So you live and work in Dallas. This is home. You like to let loose in Deep Ellum. You’re a guy trying to woo a girl, a local chef wanting to source your produce locally, or a busy anybody on the go.
You like the idea of purposeful shopping. Eating with intent, supporting local business owners, and finding exactly what you need. Kindness and integrity are important to you. Quality, affordability and availability all rank pretty high for you.
Now imagine the Dallas farming communities of just a few generations ago. You won’t have to research very far back to find amazing historical accounts of urban farms right here in Dallas.
My grandparents on both sides had a little farmer in them. My mom’s parents were hard workers, urban farmers at heart. They lived in Richardson, but my grandma cooked like they were still in Oklahoma on the farm that my mom grew up on. In fact, one time when my sister and I were little girls, we went to spend the night with my grandparents. I can’t remember much about the day I’m referencing, except that my sister and I were asking, more than likely begging, for McDonald’s. Grandma said no. A couple hours passed, I think, and my sister and I were called to the table in the kitchen. There before us was a meal like you wouldn’t believe! Vegetables, fruit salad, all the fixings. We sat down to eat, prayed, then dug in. Grandma looked pleased as she asked proudly, “now ain’t that better than mac donalds?” The point is, my grandma didn’t raise her kids on fast food, and she wasn’t going to start with her grandkids. I ate like a farmer when I was there.
Now my dad’s folks were a different lot than the farming side of my family. Sure, they all came from the same time period, historically, but they lived very different lives. When my dad’s parents settled in Dallas, they got a plot of land in the little town of Buckingham. They had a couple acres, so my grandmother had a full blown garden…and a horse. This was a mystical place for me. Cucumbers grew there. Pickles were made there. We played hide and seek in that garden, on that little urban farm.

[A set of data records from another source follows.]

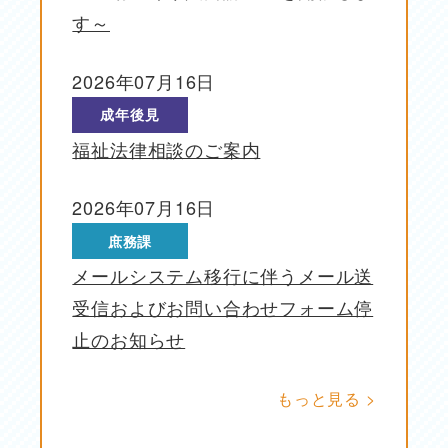
す～
2026年07月16日
投稿日
成年後見
福祉法律相談のご案内
2026年07月16日
投稿日
庶務課
メールシステム移行に伴うメール送
受信およびお問い合わせフォーム停
止のお知らせ
もっと見る >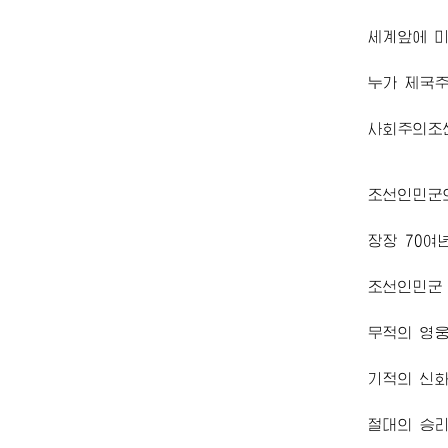
세계앞에 
누가 제국
사회주의조
조선인민군
장장 70여
조선인민군
무적의 영웅
기적의 신화
절대의 승리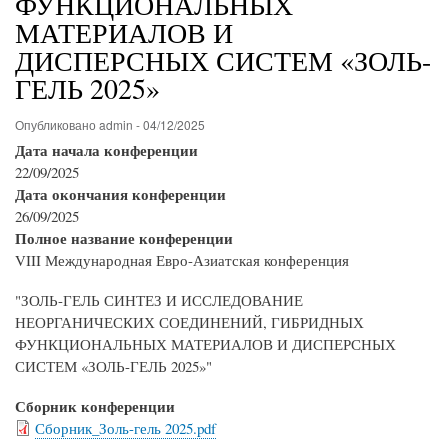
ФУНКЦИОНАЛЬНЫХ
МАТЕРИАЛОВ И
ДИСПЕРСНЫХ СИСТЕМ «ЗОЛЬ-
ГЕЛЬ 2025»
Опубликовано
admin
-
04/12/2025
Дата начала конференции
22/09/2025
Дата окончания конференции
26/09/2025
Полное название конференции
VIII Международная Евро-Азиатская конференция
"ЗОЛЬ-ГЕЛЬ СИНТЕЗ И ИССЛЕДОВАНИЕ
НЕОРГАНИЧЕСКИХ СОЕДИНЕНИЙ, ГИБРИДНЫХ
ФУНКЦИОНАЛЬНЫХ МАТЕРИАЛОВ И ДИСПЕРСНЫХ
СИСТЕМ «ЗОЛЬ-ГЕЛЬ 2025»"
Сборник конференции
Сборник_Золь-гель 2025.pdf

My mother had a huge garden when we were kids. We ate food she grew, I picked fruit from our orchard in the back yard. I remember growing my very own side garden one year. My sad little carrots were my pride and joy. Oh my, they were tiny!
When I was a kid, we ate real food. Then the 90’s came, and so did the rush of poison into our food supply. Our bodies are starving for whole foods, real food. Our grandparents had it right, guys. Both of my grandmother’s kept that farmer mentality alive. My mom kept it going. Though they all lived in relatively urban settings, they all still made sure that the family ate food that they produced.
So it is with glee that I get to carry on that farming spirit now. Dallas Urban Farms is looking forward to calling Deep Ellum home. We will offer farm fresh, vine ripened, delicious produce grown right in the heart of Dallas. We will supply the freshest, most unadulterated farm to market produce to Dallas’ most discerning foodies, as well as the hard working artist wanting to throw together a snack of nutritious, organic foods. We want everyone to remember how we’re supposed to be eating, then come shop with intent. Be purposeful in your choices. Your decisions are powerful. It comes down to you. Take back control of what you and your family eat. Then after some thought, grow up and eat like a farmer.